How important is carbon capture and storage (CCS) to U.S. and global greenhouse gas mitigation efforts?  What’s the status of FE’s CCS research and development (R&D)?  And how do we move these important technologies forward? 

These are some of the questions that Dr. Julio Friedmann, FE’s Deputy Assistant Secretary for Clean Coal, tackled during his keynote address at the Global Carbon Capture and Storage Institute's Third Annual Americas Forum, hosted by the Canadian Embassy on February 28.

CCS is the process of capturing and storing or re-using carbon dioxide (CO2) from coal-fired power plants and industrial sources, and is an important part of President Obama’s all-of-the-above plan to secure America’s energy future.  Applied to coal-fired electricity generation, CCS is expected to play an important role in achieving national and global CO2 reduction goals.

The technical community broadly supports CCS as a critical tool for reducing carbon emissions, and a number of studies have underscored the importance of CCS to any CO2 mitigation strategy.  For instance, a 2012 study by the International Energy Administration showed that CCS would account for roughly one-sixth of the CO2 reduction required in 2050 to meet global carbon emission targets.
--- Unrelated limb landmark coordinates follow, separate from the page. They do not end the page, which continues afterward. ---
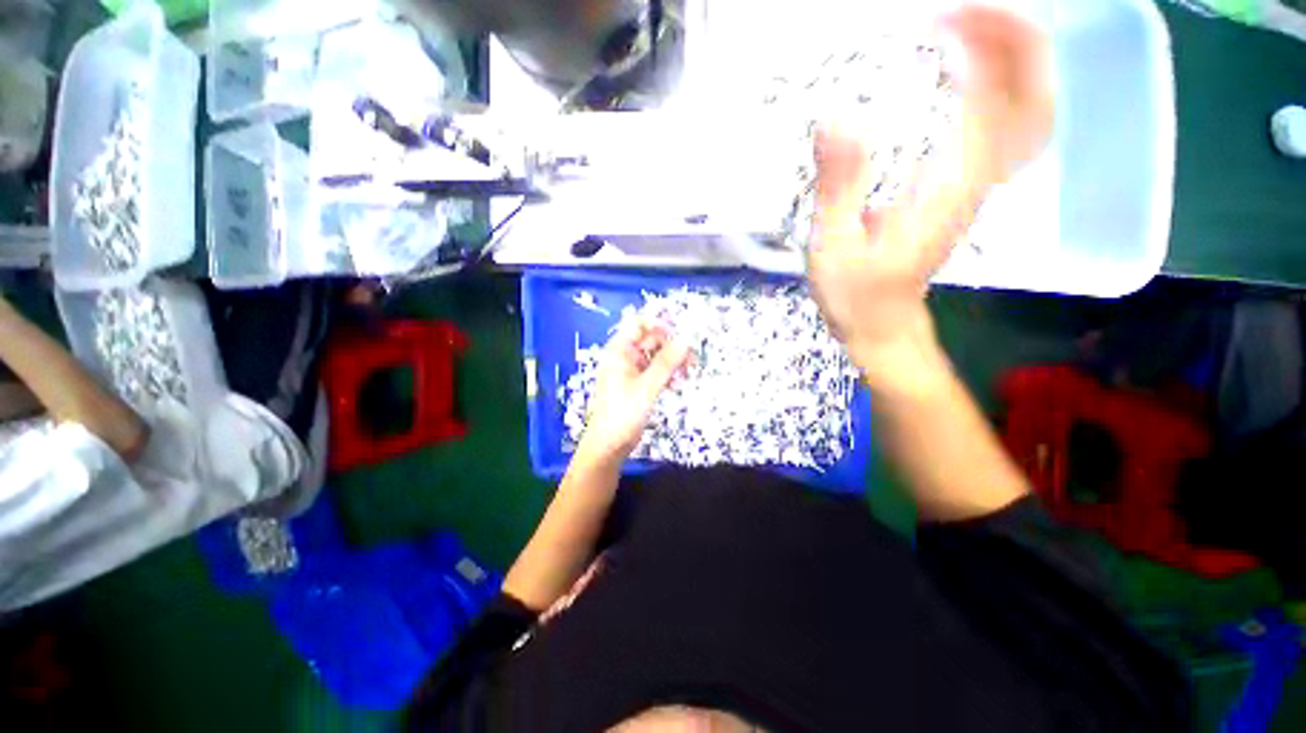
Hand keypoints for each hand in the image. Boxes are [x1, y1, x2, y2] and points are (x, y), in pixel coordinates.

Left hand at [578, 320, 691, 461]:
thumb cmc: (622, 413)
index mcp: (619, 351)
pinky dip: (666, 374)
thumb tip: (685, 340)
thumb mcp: (647, 387)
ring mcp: (630, 372)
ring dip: (671, 361)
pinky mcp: (637, 385)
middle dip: (671, 345)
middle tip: (692, 356)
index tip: (681, 332)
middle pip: (650, 341)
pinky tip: (678, 383)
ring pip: (655, 357)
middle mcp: (624, 357)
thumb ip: (666, 363)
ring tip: (689, 371)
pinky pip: (654, 372)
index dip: (659, 324)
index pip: (639, 325)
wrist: (609, 446)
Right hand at [806, 6, 1051, 387]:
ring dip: (1013, 60)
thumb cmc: (856, 295)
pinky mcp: (965, 191)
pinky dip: (1001, 90)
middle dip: (1014, 43)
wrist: (882, 326)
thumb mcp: (835, 246)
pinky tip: (965, 74)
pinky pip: (1006, 130)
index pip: (991, 103)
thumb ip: (839, 186)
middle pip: (1031, 101)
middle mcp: (978, 181)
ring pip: (1028, 113)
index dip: (981, 51)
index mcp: (948, 190)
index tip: (942, 22)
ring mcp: (978, 186)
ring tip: (966, 30)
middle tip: (966, 11)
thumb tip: (836, 117)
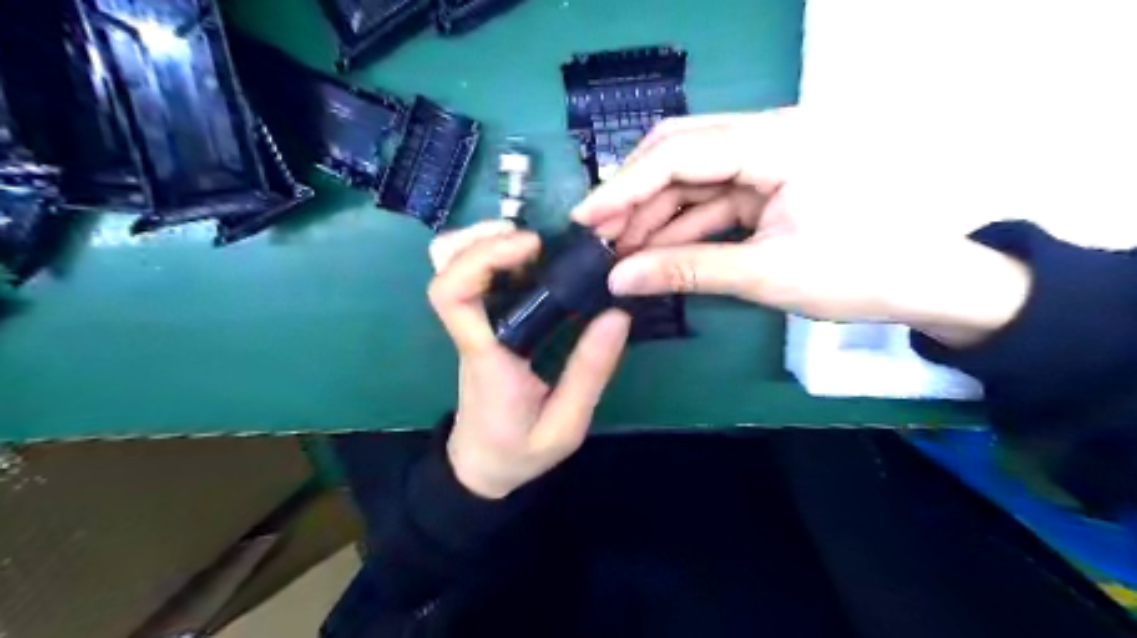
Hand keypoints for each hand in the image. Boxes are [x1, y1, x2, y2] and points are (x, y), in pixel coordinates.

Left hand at [426, 222, 630, 498]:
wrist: (481, 466)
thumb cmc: (519, 451)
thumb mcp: (566, 425)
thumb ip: (589, 373)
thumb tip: (617, 316)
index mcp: (486, 357)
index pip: (454, 298)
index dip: (483, 258)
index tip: (532, 247)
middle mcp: (470, 333)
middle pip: (443, 267)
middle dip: (480, 238)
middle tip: (532, 238)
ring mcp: (471, 326)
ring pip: (448, 266)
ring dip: (482, 241)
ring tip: (530, 243)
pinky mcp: (480, 325)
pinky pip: (471, 277)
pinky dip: (492, 254)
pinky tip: (531, 259)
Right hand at [574, 110, 1027, 349]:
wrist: (932, 284)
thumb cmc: (861, 272)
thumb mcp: (766, 273)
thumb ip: (685, 270)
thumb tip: (618, 280)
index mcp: (779, 141)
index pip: (680, 152)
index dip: (624, 186)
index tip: (584, 218)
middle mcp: (770, 135)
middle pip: (681, 154)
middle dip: (635, 197)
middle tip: (598, 238)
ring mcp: (770, 160)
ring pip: (693, 179)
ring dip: (655, 215)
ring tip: (620, 253)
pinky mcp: (771, 184)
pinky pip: (714, 200)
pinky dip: (683, 226)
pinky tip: (654, 253)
"Take any option off the table today,” Dr. Friedmann said, and “the cost of greenhouse gas abatement goes up. It doesn't matter what that option is, whether you take off efficiency or renewables or nuclear or CCS or fuel switching. In the context of CCS, if you take CCS off the table, the cost of abatement goes up 50 to 80 percent.”

DOE’s research and development initiatives have helped the U.S. become a leader in CCS development.  The Department is currently supporting eight 1st Generation commercial-scale CCS demonstration projects underway across the country, including the commercial-scale Kemper Project in Mississippi – which will begin operation later this year.  At the same time, the  Office of Fossil Energy is pursuing R&D on lower cost 2nd Generation technologies.

Developing those more cost effective technologies will be critical to widespread commercialization of CCS.

“We need more 2nd Generation pilots,” Dr. Friedmann told the audience of 120 people.  “And that means we will be trying to figure out how to create budgets, create solicitations, create opportunities, so that people inside this room and outside this room can take those kinds of investments and develop these commercial technologies.”

Reflecting his commitment to CCS, President Obama’s Energy Department budget request for Fiscal Year 2015 includes more than $277 million for the FE’s CCS and Power Systems R&D program.  This is on top of the $6 billion that the 2009 Recovery Act targeted for CCS – as well as the Department’s new $8 billion loan guarantee program to support advanced fossil energy technologies that reduce greenhouse gas emissions, including carbon capture technologies.

Going forward, many experts believe that CCS will not only be required for coal plants and industrial facilities, but for natural gas plants, as well.  That’s why the President’s FY 2015 budget request includes $25 million for a new Natural Gas CCS demonstration program to support projects to capture and store carbon emissions from natural gas power systems.

"It is an all of the above world," Dr. Friedmann noted.  “We also have to envision a world in which we're not just doing CCS …for stationary power plants fired by coal. We will be doing this for natural gas plants. We will be doing this at cement plants and steel mills and refineries. We're going to be doing this in a lot of different contexts and a lot of places. It's simply required to get to where we need to get."